>>
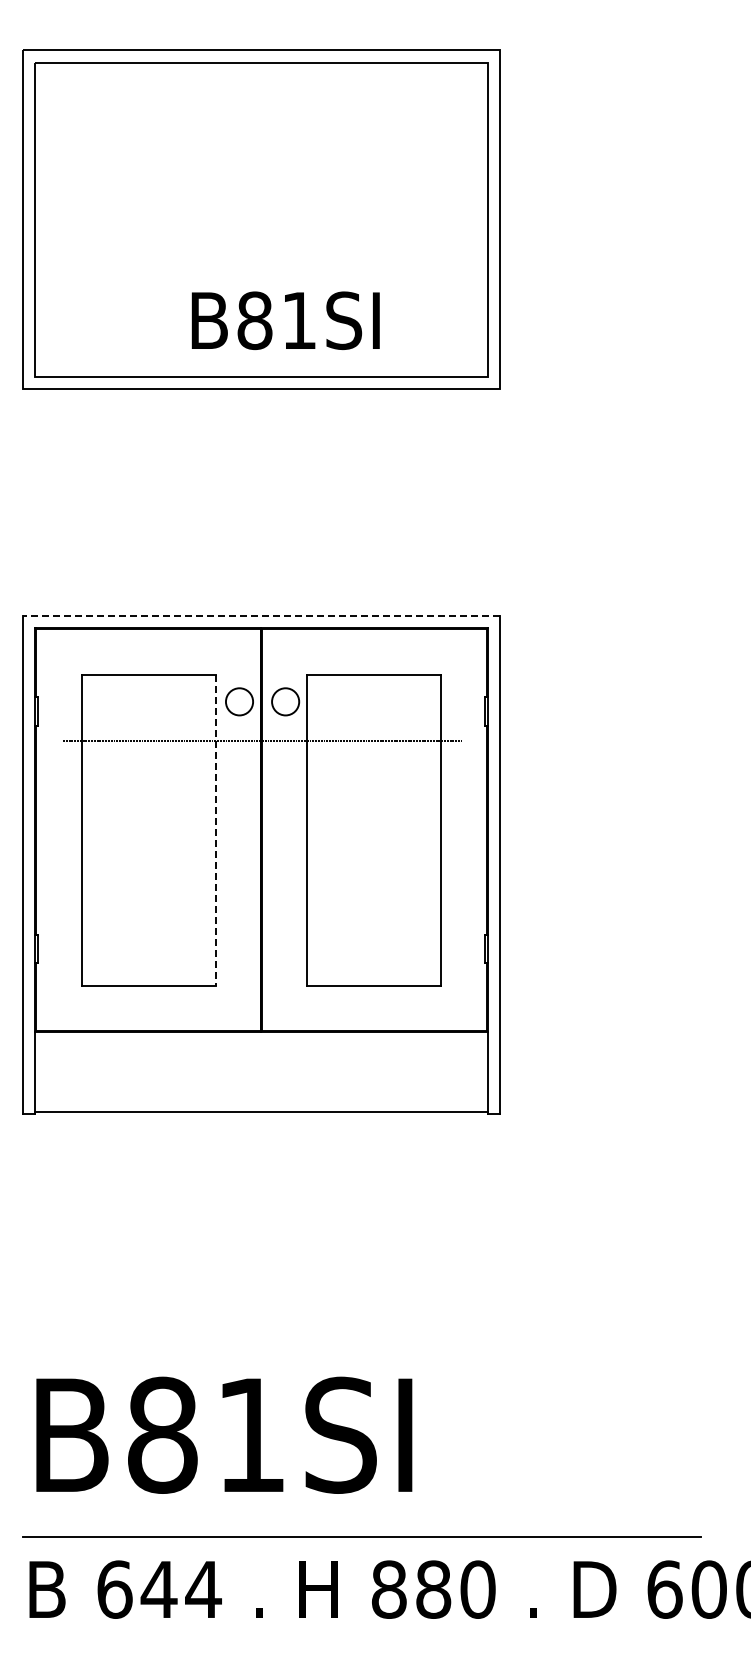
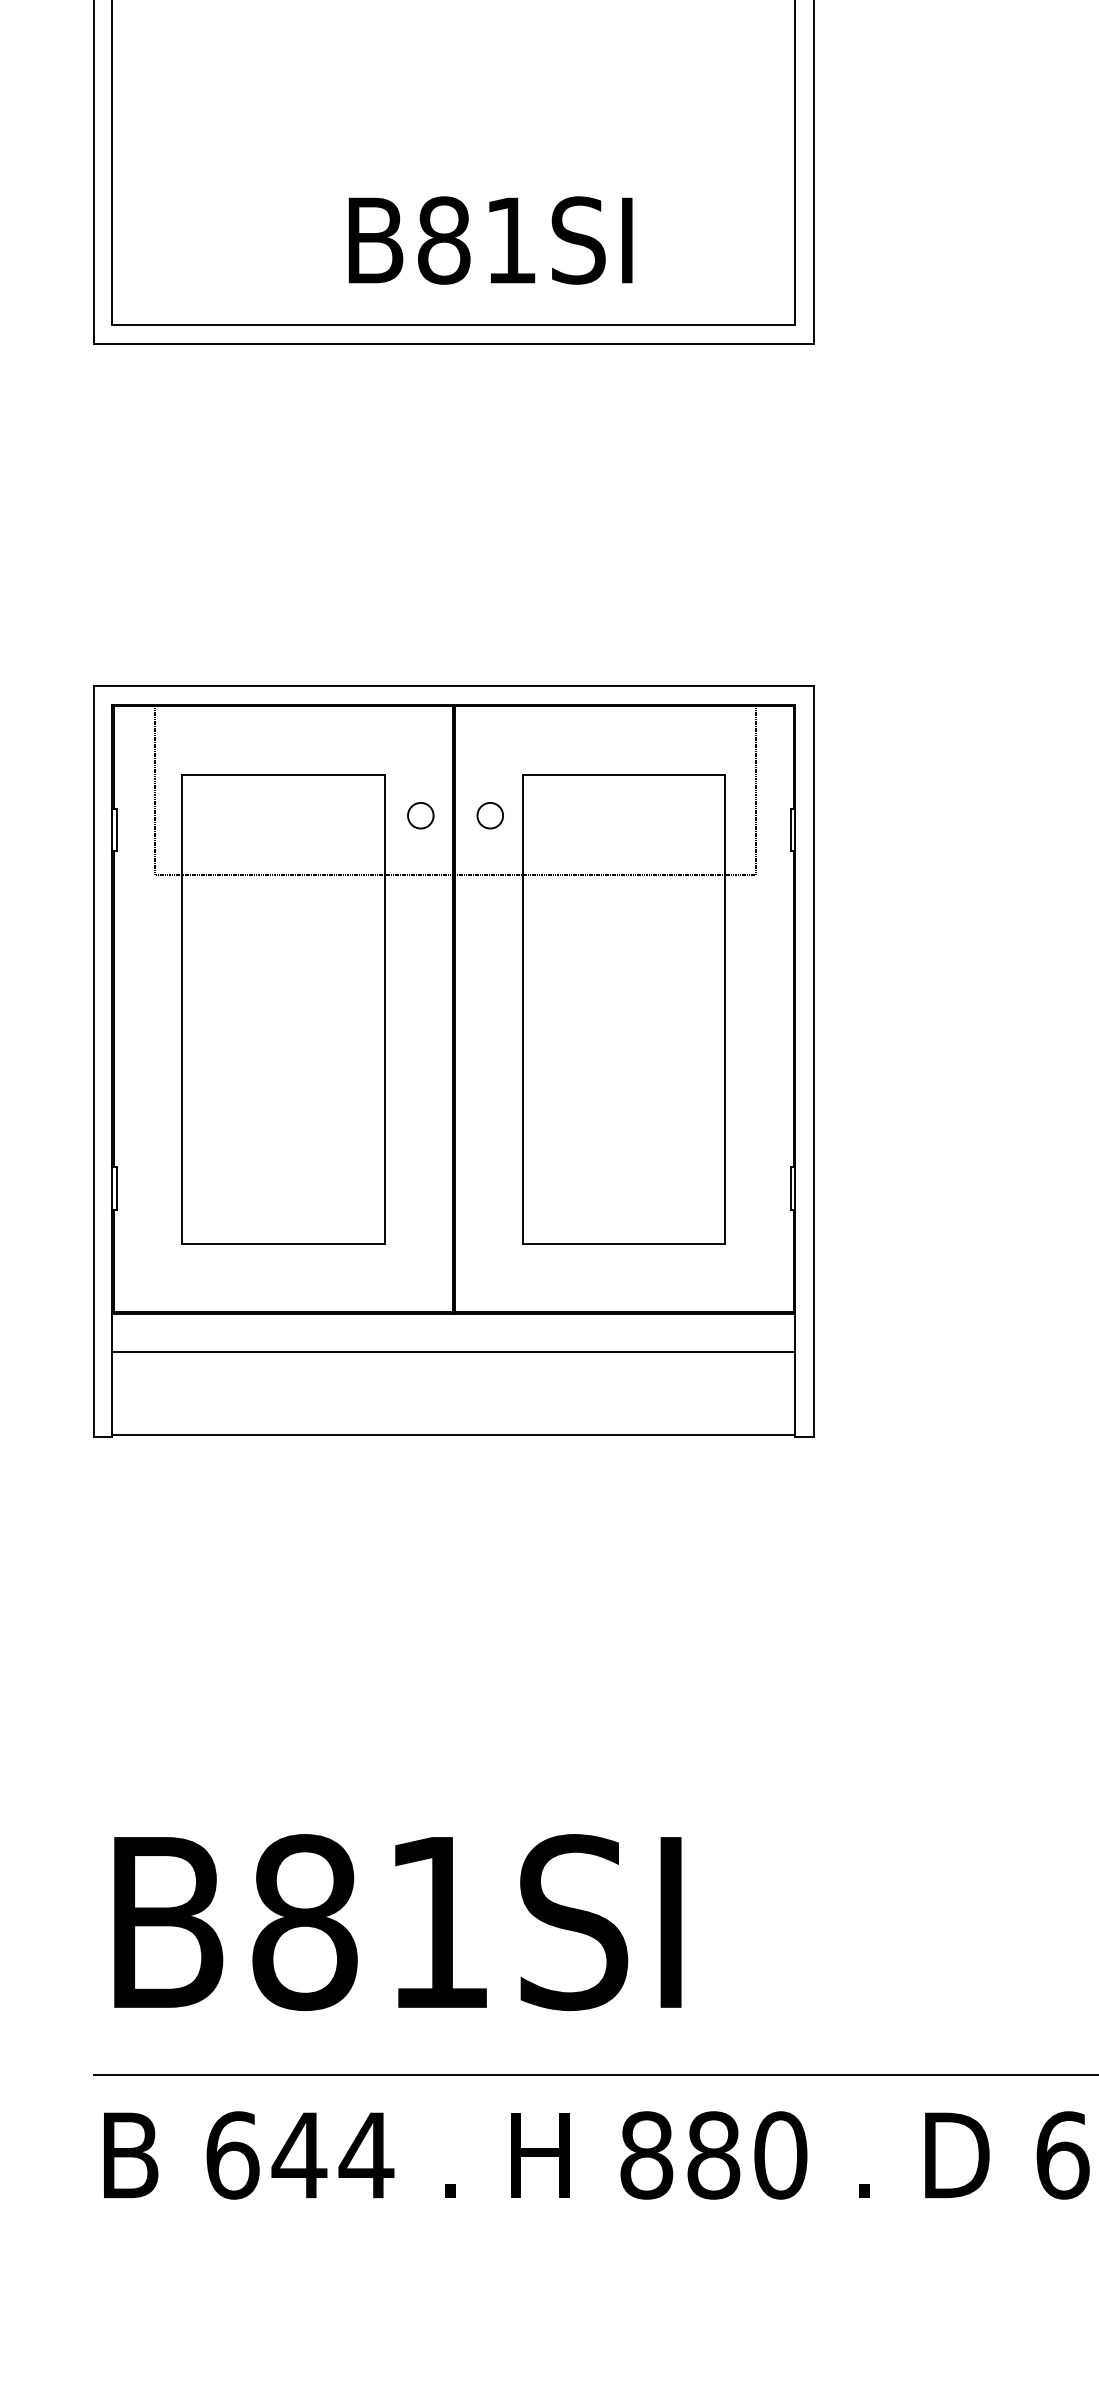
line: (261, 615) -> (453, 685), dashed -> solid
line: (63, 684) -> (155, 789), added
line: (461, 684) -> (755, 789), added
circle: (239, 701) -> (420, 815), size x0.62
circle: (285, 701) -> (490, 815), size x0.62
line: (215, 830) -> (384, 1009), dashed -> solid
line: (261, 1057) -> (453, 1352), added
<<
» **What you should do**: From the first line to the last, return the material above exactly, apart from the pictures.

» **Task output**:
line: (261, 615) -> (453, 685), dashed -> solid
line: (63, 684) -> (155, 789), added
line: (461, 684) -> (755, 789), added
circle: (239, 701) -> (420, 815), size x0.62
circle: (285, 701) -> (490, 815), size x0.62
line: (215, 830) -> (384, 1009), dashed -> solid
line: (261, 1057) -> (453, 1352), added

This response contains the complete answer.